No entiende esta trascendencia tan de moda de “qué será de mí dentro de unos años, si podemos morirnos antes. Y que tampoco nos importe demasiado el que nadie nos adelante con un Ferrari, porque nunca se sabe y quizás se estrelle en la siguiente curva”. Cita el poema Ítaca, de Cavafis. “Representa que todos vamos hacia Ítaca, que es la muerte, pensando que en Ítaca nos esperan innumerables tesoros. Cuando el tesoro es el viaje, la experiencia; lo bueno es el camino. En Ítaca no hay nada. Por cierto, id a la isla de Ítaca, vais a ver que de verdad no hay nada”, ríe.

Es fundamental tener sueños, dice, pero también hay que tener la inteligencia de saber cambiarlos. Si un sueño de pronto no es viable, hay que ir a por otro. Lo importante es soñar.

Jueves. He soñado que chocaba y le hacía un arañazo al coche. Por la mañana, he conducido escuchando la radio y aparcado de nuevo en ya mi vieja facultad. Eran las once, y en el salón de actos estrenaban una comedia romántica, Tenemos que hablar. La sala estaba a rebosar, hasta tal punto que he tenido que sentarme atrás del todo, donde no veía demasiado bien. La película ha sido aplaudida y reída por los estudiantes asistentes. Al terminar, han aparecido el director David Serrano, el coguionista Diego San José y el actor Hugo Silva; simpáticos los tres. De hecho, lo que me ha abochornado un poco han sido las preguntas que se les hacían, un tanto ridículas en su mayoría. Y sonaban ecos de risitas nerviosas e histéricas cada vez que Hugo Silva alzaba la voz. Ya digo, que el fenómeno fan ha ido demasiado lejos. Pero bueno, menos mal que no era el evento en la facultad de Periodismo. Ah, que sí. Por eso yo en estos casos prefiero no preguntar nada, para creerme mejor que el resto.

Al marcharme, he encontrado el coche arañado por detrás. Algún hijo de puta… Mi madre me ha regañado al llegar a casa. Le he dicho que la culpa no era mía, sino que, concretando, de algún hijo de puta. Me ha sorprendido el haberlo soñado, o algo parecido, no creo yo en estas cosas. He soñado demasiado en mi vida como para que se cumpla todo. Una lástima que al final no haya asistido Michelle Jenner al evento, la actriz protagonista. Han dicho que no se encontraba bien.
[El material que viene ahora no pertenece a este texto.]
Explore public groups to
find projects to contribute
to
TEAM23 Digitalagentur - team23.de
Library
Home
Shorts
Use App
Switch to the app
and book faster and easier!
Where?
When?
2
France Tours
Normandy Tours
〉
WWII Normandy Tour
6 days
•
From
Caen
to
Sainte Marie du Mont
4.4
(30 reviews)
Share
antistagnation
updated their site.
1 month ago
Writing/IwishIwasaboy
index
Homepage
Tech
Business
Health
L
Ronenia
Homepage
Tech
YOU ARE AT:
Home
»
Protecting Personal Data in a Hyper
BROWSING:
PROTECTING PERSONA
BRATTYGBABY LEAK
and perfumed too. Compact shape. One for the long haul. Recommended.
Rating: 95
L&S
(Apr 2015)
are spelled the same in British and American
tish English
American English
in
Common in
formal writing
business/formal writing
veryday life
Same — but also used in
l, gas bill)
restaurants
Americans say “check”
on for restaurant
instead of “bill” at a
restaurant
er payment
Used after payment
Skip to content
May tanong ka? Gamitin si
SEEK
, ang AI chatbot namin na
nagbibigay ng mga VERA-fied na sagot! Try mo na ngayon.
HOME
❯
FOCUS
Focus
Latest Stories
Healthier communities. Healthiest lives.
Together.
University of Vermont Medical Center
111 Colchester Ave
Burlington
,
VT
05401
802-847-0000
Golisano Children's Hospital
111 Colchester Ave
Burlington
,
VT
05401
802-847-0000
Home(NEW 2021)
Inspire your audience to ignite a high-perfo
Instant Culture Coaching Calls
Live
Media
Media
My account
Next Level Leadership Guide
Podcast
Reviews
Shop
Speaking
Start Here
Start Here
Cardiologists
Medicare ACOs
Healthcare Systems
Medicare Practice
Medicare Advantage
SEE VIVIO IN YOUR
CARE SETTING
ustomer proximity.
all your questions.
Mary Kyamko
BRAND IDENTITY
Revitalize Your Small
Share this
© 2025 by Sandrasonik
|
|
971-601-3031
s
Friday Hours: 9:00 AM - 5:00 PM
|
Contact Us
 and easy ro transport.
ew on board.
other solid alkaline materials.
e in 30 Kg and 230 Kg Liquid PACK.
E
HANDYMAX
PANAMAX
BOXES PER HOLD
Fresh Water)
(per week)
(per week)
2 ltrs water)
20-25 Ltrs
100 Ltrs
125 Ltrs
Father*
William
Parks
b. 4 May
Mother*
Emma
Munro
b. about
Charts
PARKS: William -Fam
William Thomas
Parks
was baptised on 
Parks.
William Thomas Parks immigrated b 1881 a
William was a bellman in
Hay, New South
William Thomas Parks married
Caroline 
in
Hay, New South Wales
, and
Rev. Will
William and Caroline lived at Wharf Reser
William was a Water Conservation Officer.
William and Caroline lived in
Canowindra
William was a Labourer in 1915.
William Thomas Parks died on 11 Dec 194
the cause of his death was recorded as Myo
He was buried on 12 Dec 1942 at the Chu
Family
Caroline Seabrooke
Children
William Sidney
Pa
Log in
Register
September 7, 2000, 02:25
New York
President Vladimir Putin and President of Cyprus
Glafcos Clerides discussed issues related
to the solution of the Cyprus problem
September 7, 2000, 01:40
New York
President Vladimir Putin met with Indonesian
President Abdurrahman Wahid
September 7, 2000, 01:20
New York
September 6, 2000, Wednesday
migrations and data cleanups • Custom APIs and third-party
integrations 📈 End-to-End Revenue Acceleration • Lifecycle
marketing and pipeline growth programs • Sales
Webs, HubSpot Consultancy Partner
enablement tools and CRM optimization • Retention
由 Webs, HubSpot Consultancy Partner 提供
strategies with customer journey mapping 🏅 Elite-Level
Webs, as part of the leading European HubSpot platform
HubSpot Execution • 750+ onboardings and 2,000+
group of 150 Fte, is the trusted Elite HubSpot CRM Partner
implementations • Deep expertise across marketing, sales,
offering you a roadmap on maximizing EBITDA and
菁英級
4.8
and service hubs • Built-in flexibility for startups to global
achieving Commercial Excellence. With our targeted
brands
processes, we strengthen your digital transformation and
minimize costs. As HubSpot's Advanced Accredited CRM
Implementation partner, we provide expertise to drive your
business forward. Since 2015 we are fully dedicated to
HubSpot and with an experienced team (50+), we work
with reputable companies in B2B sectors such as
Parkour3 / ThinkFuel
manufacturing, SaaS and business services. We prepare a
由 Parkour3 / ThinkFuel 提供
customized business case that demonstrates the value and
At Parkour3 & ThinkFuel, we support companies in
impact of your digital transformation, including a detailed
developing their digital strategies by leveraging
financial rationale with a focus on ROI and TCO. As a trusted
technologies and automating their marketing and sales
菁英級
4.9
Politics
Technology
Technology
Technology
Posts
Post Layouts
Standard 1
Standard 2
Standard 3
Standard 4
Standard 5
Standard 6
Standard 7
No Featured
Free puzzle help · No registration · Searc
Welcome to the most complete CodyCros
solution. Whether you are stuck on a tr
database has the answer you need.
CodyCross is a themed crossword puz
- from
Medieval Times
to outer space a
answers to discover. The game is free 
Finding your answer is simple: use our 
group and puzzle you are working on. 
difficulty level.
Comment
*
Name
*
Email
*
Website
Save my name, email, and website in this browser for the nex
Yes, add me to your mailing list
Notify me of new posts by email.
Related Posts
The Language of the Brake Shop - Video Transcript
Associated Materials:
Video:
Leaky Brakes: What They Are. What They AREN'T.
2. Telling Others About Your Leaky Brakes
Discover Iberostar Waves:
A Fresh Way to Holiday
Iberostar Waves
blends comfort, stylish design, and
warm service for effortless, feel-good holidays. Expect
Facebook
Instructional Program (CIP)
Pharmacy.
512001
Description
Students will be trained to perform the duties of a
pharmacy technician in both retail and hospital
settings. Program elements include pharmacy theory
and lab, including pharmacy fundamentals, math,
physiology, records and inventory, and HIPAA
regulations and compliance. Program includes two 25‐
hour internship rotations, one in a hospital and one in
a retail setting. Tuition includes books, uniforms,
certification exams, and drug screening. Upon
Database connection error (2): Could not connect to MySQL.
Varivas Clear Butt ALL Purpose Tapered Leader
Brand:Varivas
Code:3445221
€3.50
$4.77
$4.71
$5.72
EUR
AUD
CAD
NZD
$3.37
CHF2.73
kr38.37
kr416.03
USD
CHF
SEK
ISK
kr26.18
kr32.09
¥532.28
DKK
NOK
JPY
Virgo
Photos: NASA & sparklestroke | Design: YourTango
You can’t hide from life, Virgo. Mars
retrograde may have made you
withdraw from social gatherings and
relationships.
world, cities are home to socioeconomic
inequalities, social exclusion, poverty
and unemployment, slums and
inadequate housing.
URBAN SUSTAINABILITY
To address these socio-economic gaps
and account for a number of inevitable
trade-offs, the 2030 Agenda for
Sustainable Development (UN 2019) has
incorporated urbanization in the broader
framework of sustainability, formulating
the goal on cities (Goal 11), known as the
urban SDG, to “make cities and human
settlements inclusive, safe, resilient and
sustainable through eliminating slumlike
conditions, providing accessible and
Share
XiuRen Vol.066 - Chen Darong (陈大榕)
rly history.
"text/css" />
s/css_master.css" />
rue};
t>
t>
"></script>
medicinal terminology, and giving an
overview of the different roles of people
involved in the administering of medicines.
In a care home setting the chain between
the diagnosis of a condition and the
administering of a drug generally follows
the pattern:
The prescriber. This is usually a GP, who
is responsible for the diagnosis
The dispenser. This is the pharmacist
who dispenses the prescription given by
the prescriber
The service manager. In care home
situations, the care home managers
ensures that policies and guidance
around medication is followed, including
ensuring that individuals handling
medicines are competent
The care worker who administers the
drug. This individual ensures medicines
Vuelvo a salir a correr con mi amigo. Le digo que ha perdido facultades, antes todos mis escritos estaban llenos de frases suyas.

-Hace mucho que no dices nada que merezca la pena.

Viernes. Leer me es un placer, pienso. Como ir al cine o ver una película en casa. Como follar. Como salir a correr con un amigo. Como escuchar una buena canción. Como escribir un párrafo en el que parece que las letras brotaran solas y de forma hermosa e irremediable. Como besar. Leer me es un placer íntimo, como masturbarme. Y un placer compartido, como aquellas noches en el albergue de Budapest cuando nos leíamos borrachos novelas en voz alta para quedarnos dormidos. Leer me es un placer. Como tener una cita. Como salir a cenar. Como asistir a una fiesta. Como fumar un cigarrillo asomado a la ventana. Como viajar en tren; viajar, a secas. Como dormir. Como comer. Como dormir la siesta. Como beberme una cerveza. Leer me es un placer, como charlar en una terraza, como dormir en cama ajena. Acabo de terminar de leer un libro cuyas últimas líneas se suceden en una estación de tren, una mañana, con el joven protagonista a punto de partir, envuelto en dudas y sueños, deseoso de convertirse, algún día, en escritor. Y me duermo con su sonido del viento y los torpes rayos de sol en las primeras horas del día, viendo venir la locomotora, abrirse las puertas del vagón, deslizarse el horizonte, cerrar el libro. Leer me es un placer, pienso, no quiero que sea nada más.